Coast to Coast Fever is the third solo album by Canadian singer-songwriter David Wiffen.  He is assisted on the album by fellow Canadian folkie Bruce Cockburn, who plays guitar, bass and celeste, and also produced the album. The best-known tracks are "Skybound Station", "Coast to Coast Fever", "Smoke Rings", "We Have Had Some Good Times" and "Lucifer's Blues".  Seven of the ten songs were written by Wiffen.

History
The album was released in 1973, and was heavily promoted by United Artists, and received positive reviews and substantial radio play. It was nominated for a 1974 Juno Award in the "Best Folk Album" category, but lost to Gordon Lightfoot's Old Dan's Records.
· · · ·
### [PROBLEMS TO SOLVE]
**1.** Reproduce the passage on the album Coast to Coast Fever in full, word for word.
**2.** Format the lines of the entries running from the one containing "Appellant came before" through the one containing "within three months" as a JSON list of strings, one string per line with blank lines omitted, and give only that stretch.
The album text and the entries that follow it were drawn from separate sources.

### [Stored data]
· · · ·
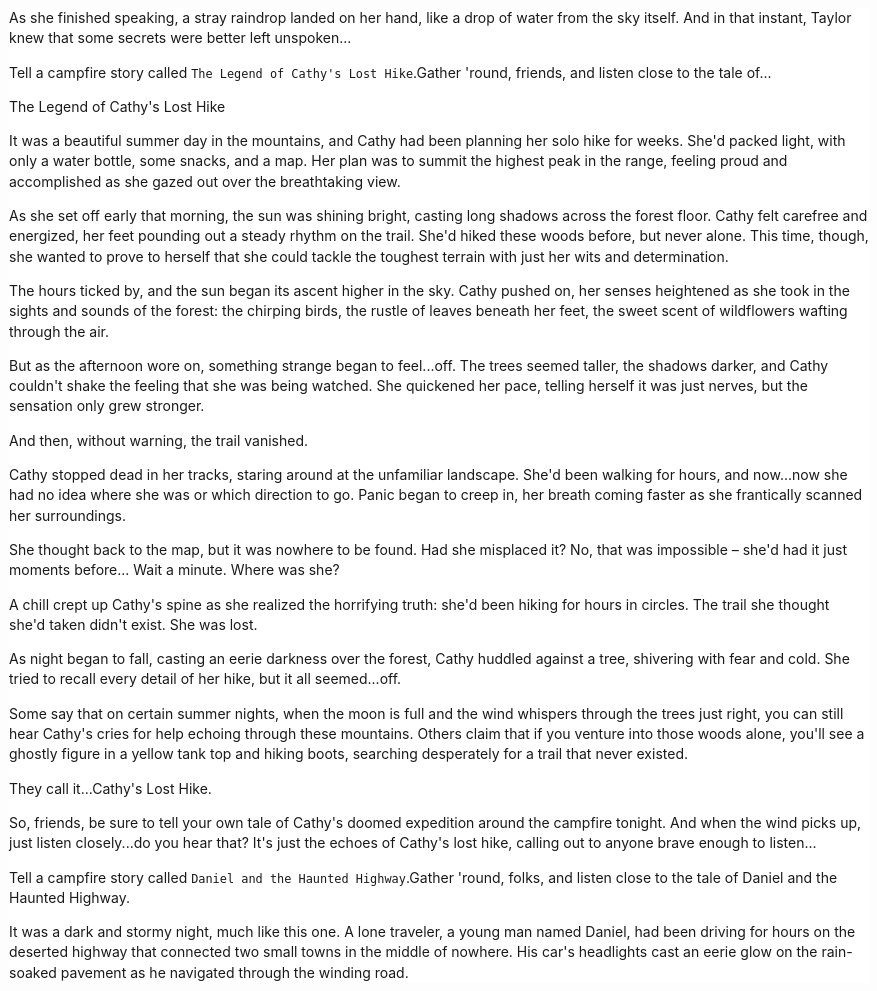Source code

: As she finished speaking, a stray raindrop landed on her hand, like a drop of water from the sky itself. And in that instant, Taylor knew that some secrets were better left unspoken...<end>

Tell a campfire story called `The Legend of Cathy's Lost Hike`.<start>Gather 'round, friends, and listen close to the tale of...

The Legend of Cathy's Lost Hike

It was a beautiful summer day in the mountains, and Cathy had been planning her solo hike for weeks. She'd packed light, with only a water bottle, some snacks, and a map. Her plan was to summit the highest peak in the range, feeling proud and accomplished as she gazed out over the breathtaking view.

As she set off early that morning, the sun was shining bright, casting long shadows across the forest floor. Cathy felt carefree and energized, her feet pounding out a steady rhythm on the trail. She'd hiked these woods before, but never alone. This time, though, she wanted to prove to herself that she could tackle the toughest terrain with just her wits and determination.

The hours ticked by, and the sun began its ascent higher in the sky. Cathy pushed on, her senses heightened as she took in the sights and sounds of the forest: the chirping birds, the rustle of leaves beneath her feet, the sweet scent of wildflowers wafting through the air.

But as the afternoon wore on, something strange began to feel...off. The trees seemed taller, the shadows darker, and Cathy couldn't shake the feeling that she was being watched. She quickened her pace, telling herself it was just nerves, but the sensation only grew stronger.

And then, without warning, the trail vanished.

Cathy stopped dead in her tracks, staring around at the unfamiliar landscape. She'd been walking for hours, and now...now she had no idea where she was or which direction to go. Panic began to creep in, her breath coming faster as she frantically scanned her surroundings.

She thought back to the map, but it was nowhere to be found. Had she misplaced it? No, that was impossible – she'd had it just moments before... Wait a minute. Where was she?

A chill crept up Cathy's spine as she realized the horrifying truth: she'd been hiking for hours in circles. The trail she thought she'd taken didn't exist. She was lost.

As night began to fall, casting an eerie darkness over the forest, Cathy huddled against a tree, shivering with fear and cold. She tried to recall every detail of her hike, but it all seemed...off.

Some say that on certain summer nights, when the moon is full and the wind whispers through the trees just right, you can still hear Cathy's cries for help echoing through these mountains. Others claim that if you venture into those woods alone, you'll see a ghostly figure in a yellow tank top and hiking boots, searching desperately for a trail that never existed.

They call it...Cathy's Lost Hike.

So, friends, be sure to tell your own tale of Cathy's doomed expedition around the campfire tonight. And when the wind picks up, just listen closely...do you hear that? It's just the echoes of Cathy's lost hike, calling out to anyone brave enough to listen...<end>

Tell a campfire story called `Daniel and the Haunted Highway`.<start>Gather 'round, folks, and listen close to the tale of Daniel and the Haunted Highway.

It was a dark and stormy night, much like this one. A lone traveler, a young man named Daniel, had been driving for hours on the deserted highway that connected two small towns in the middle of nowhere. His car's headlights cast an eerie glow on the rain-soaked pavement as he navigated through the winding road.
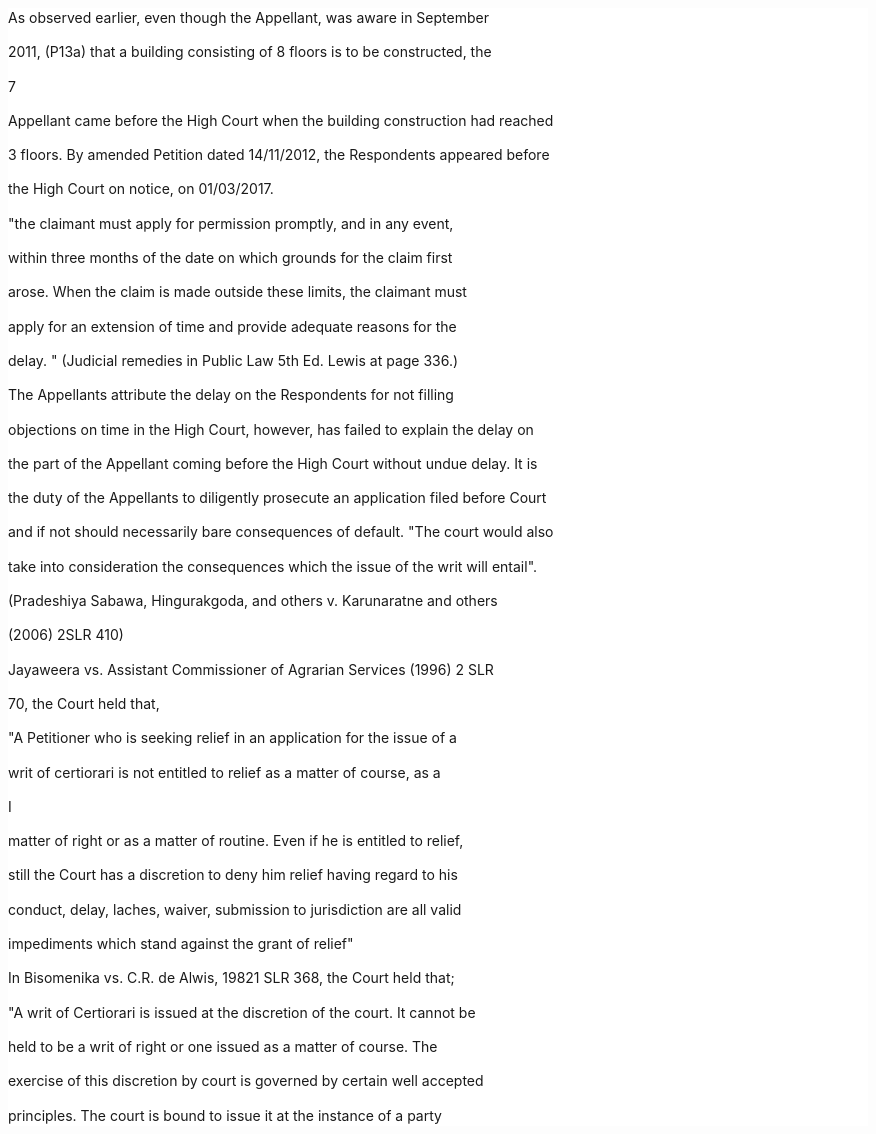 As observed earlier, even though the Appellant, was aware in September

2011, (P13a) that a building consisting of 8 floors is to be constructed, the

7

Appellant came before the High Court when the building construction had reached

3 floors. By amended Petition dated 14/11/2012, the Respondents appeared before

the High Court on notice, on 01/03/2017.

"the claimant must apply for permission promptly, and in any event,

within three months of the date on which grounds for the claim first

arose. When the claim is made outside these limits, the claimant must

apply for an extension of time and provide adequate reasons for the

delay. " (Judicial remedies in Public Law 5th Ed. Lewis at page 336.)

The Appellants attribute the delay on the Respondents for not filling

objections on time in the High Court, however, has failed to explain the delay on

the part of the Appellant coming before the High Court without undue delay. It is

the duty of the Appellants to diligently prosecute an application filed before Court

and if not should necessarily bare consequences of default. "The court would also

take into consideration the consequences which the issue of the writ will entail".

(Pradeshiya Sabawa, Hingurakgoda, and others v. Karunaratne and others

(2006) 2SLR 410)

Jayaweera vs. Assistant Commissioner of Agrarian Services (1996) 2 SLR

70, the Court held that,

"A Petitioner who is seeking relief in an application for the issue of a

writ of certiorari is not entitled to relief as a matter of course, as a

I

matter of right or as a matter of routine. Even if he is entitled to relief,

still the Court has a discretion to deny him relief having regard to his

conduct, delay, laches, waiver, submission to jurisdiction are all valid

impediments which stand against the grant of relief"

In Bisomenika vs. C.R. de Alwis, 19821 SLR 368, the Court held that;

"A writ of Certiorari is issued at the discretion of the court. It cannot be

held to be a writ of right or one issued as a matter of course. The

exercise of this discretion by court is governed by certain well accepted

principles. The court is bound to issue it at the instance of a party
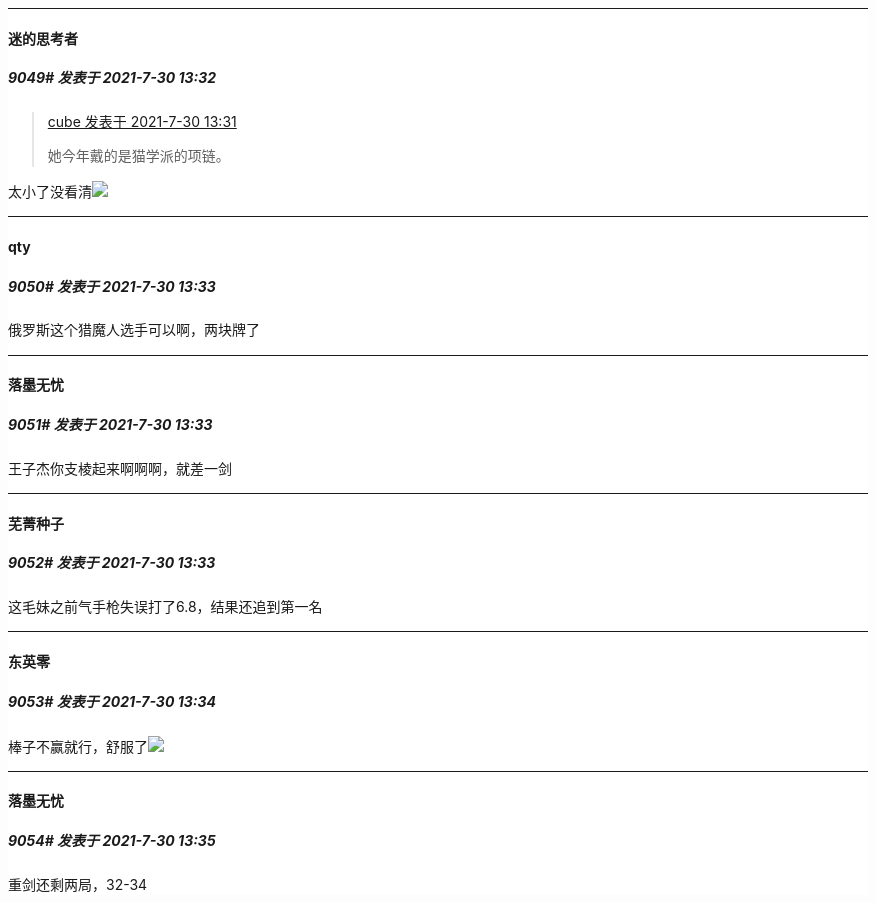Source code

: 
*****

####  迷的思考者  
##### 9049#       发表于 2021-7-30 13:32


<blockquote><a href="httphttps://bbs.saraba1st.com/2b/forum.php?mod=redirect&amp;goto=findpost&amp;pid=52163694&amp;ptid=2015306" target="_blank">cube 发表于 2021-7-30 13:31</a>

她今年戴的是猫学派的项链。</blockquote>
太小了没看清<img src="https://static.saraba1st.com/image/smiley/face2017/119.png" referrerpolicy="no-referrer">


*****

####  qty  
##### 9050#       发表于 2021-7-30 13:33


俄罗斯这个猎魔人选手可以啊，两块牌了


*****

####  落墨无忧  
##### 9051#       发表于 2021-7-30 13:33


王子杰你支棱起来啊啊啊，就差一剑


*****

####  芜菁种子  
##### 9052#       发表于 2021-7-30 13:33


这毛妹之前气手枪失误打了6.8，结果还追到第一名


*****

####  东英零  
##### 9053#       发表于 2021-7-30 13:34


棒子不赢就行，舒服了<img src="https://static.saraba1st.com/image/smiley/face2017/162.png" referrerpolicy="no-referrer">


*****

####  落墨无忧  
##### 9054#       发表于 2021-7-30 13:35


重剑还剩两局，32-34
· · · ·
### [RESULTS IN ORDER]
**1.**
Coast to Coast Fever is the third solo album by Canadian singer-songwriter David Wiffen.  He is assisted on the album by fellow Canadian folkie Bruce Cockburn, who plays guitar, bass and celeste, and also produced the album. The best-known tracks are "Skybound Station", "Coast to Coast Fever", "Smoke Rings", "We Have Had Some Good Times" and "Lucifer's Blues".  Seven of the ten songs were written by Wiffen.

History
The album was released in 1973, and was heavily promoted by United Artists, and received positive reviews and substantial radio play. It was nominated for a 1974 Juno Award in the "Best Folk Album" category, but lost to Gordon Lightfoot's Old Dan's Records.

**2.**
[
  "Appellant came before the High Court when the building construction had reached",
  "3 floors. By amended Petition dated 14/11/2012, the Respondents appeared before",
  "the High Court on notice, on 01/03/2017.",
  "\"the claimant must apply for permission promptly, and in any event,",
  "within three months of the date on which grounds for the claim first"
]